【9.15校内测试】【寻找扩展可行域+特判】【Trie树 异或最小生成树】【模拟:)】

之前都没做出来的同名题简直留下心理阴影啊...其实这道题还是挺好想的QAQ

可以发现,鸟可以走到的点是如下图这样扩展的:

 

由$(0,0)$向两边扩展,黑色是可以扩展到的点,红色是不能扩展的点,可以推出,在扩展的区间内,横纵坐标奇偶性相同的点就可以被扩展到,反之则一定不可以。

接下来看有柱子的情况:

 

 可以发现,遇到柱子时,可行的区域就变成了与柱子的区域取交集,然后接着向后扩展,直到遇到下一个柱子。

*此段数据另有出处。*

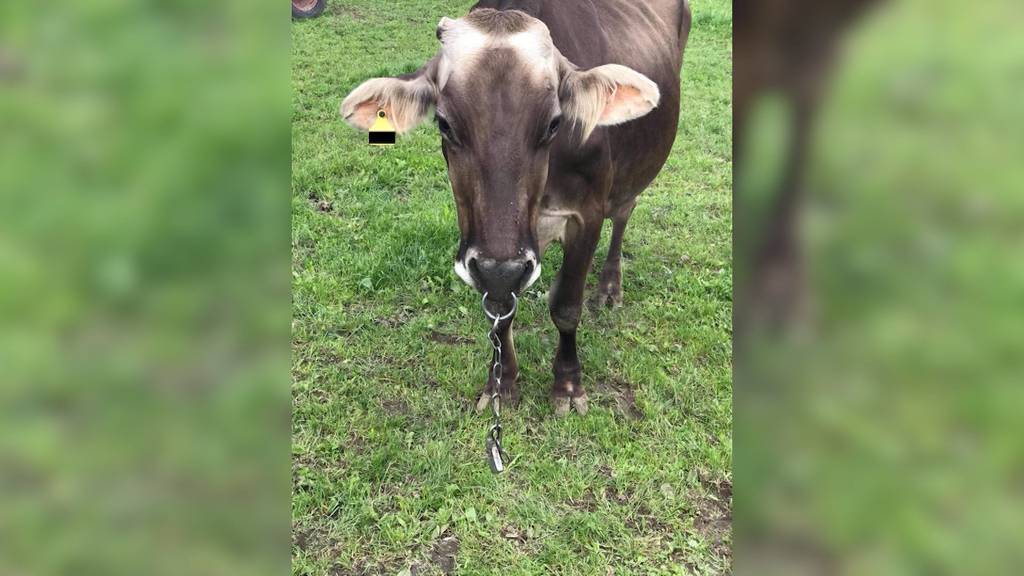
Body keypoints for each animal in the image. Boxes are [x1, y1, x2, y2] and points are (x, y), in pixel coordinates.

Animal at [339, 0, 692, 412]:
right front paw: (501, 383)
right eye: (443, 123)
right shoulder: (484, 249)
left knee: (624, 212)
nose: (503, 268)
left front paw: (568, 385)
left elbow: (566, 306)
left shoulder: (585, 214)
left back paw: (609, 288)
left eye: (554, 123)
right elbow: (499, 309)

我们最后要找的实际上就是横坐标为$m$时可行区域的下界,可以证明到下界按的次数一定是最少的。而求到一个点需要按的次数就直接用$(x+y)/2$就可以叻。

【注意】当当前范围左右端点不可行时要缩小范围。

#include<iostream>
#include<cstdio>
using namespace std;

long long read ( long long & x ) {
    x = 0; char ch = getchar ( ); int t = 1;
    while ( ch > '9' || ch < '0' ) { if ( ch == '-' ) t = -1; ch = getchar ( ); }
    while ( ch >= '0' && ch <= '9' ) { x = x * 10 + ch - '0'; ch = getchar ( ); }
    x = x * t;
}

long long p, q, m, n;
long long pos[1000005], b[1000005], c[1000005], L[1000005], R[1000005];
int main ( ) {
    freopen ( "bird.in", "r", stdin );
    freopen ( "bird.out", "w", stdout );
    scanf ( "%lld%lld%lld%lld", &p, &q, &m, &n );
    for ( int i = 1; i <= n; i ++ )
        read ( pos[i] ), read ( b[i] ), read ( c[i] );
    if ( q - p == 2 ) {
        printf ( "-1" ); return 0;
    }
    int i;
    long long l, r;
    for ( i = 1; i <= n && pos[i] <= m; i ++ ) {
        L[i] = L[i-1] - ( pos[i] - pos[i-1] );
        R[i] = R[i-1] + ( pos[i] - pos[i-1] );
        L[i] = max ( b[i] + 1, L[i] );
        R[i] = min ( c[i] - 1, R[i] );
        if ( pos[i] % 2 ) {
            if ( L[i] % 2 == 0 ) L[i] += 1;
            if ( R[i] % 2 == 0 ) R[i] -= 1;
        } else {
            if ( L[i] % 2 ) L[i] += 1;
            if ( R[i] % 2 ) R[i] -= 1;
        }
        if ( L[i] > R[i] ) { printf ( "-1" ); return 0; }
    }
    i --;
    l = L[i] - ( m - pos[i] );
    r = R[i] + ( m - pos[i] );
    l = max ( p + 1, l );
    r = min ( q - 1, r );
    if ( m % 2 ) {
        if ( l % 2 == 0 ) l += 1;
        if ( r % 2 == 0 ) r -= 1;
    } else {
        if ( l % 2 ) l += 1;
        if ( r % 2 ) r -= 1;
    }
    if ( l > r ) { printf ( "-1" ); return 0; }
    else printf ( "%lld", ( l + m ) >> 1 );
    return 0;
}

关于按位运算的总是和$Trie$树有关啊...

可是考场上怎么也想不到怎么利用$Trie$树处理最小生成树。

最后发现原理其实还是挺简单的,就是代码实现...(最后用自己的写法$A$掉叻简直无敌激动啊!!

首先把所有数建成一棵$Trie$树,如下:

上图表示了1到7的所有数(统一位数后),可以发现,在叶子节点位置的相邻两个相连一定是当前最优的连法,因为这样连的代价一定是1:

于是现在要向上走合并两个子树:

比如合并如上子树时,实际上是要在两个子树中各找一个数,使这两个树的异或值是当前最小的。而且合并相邻两个子树一定比跳子树合并要优,相当于保证了前面位数一样,只看后面不一样的部分,相邻的子树前面一样的部分一定是最优的。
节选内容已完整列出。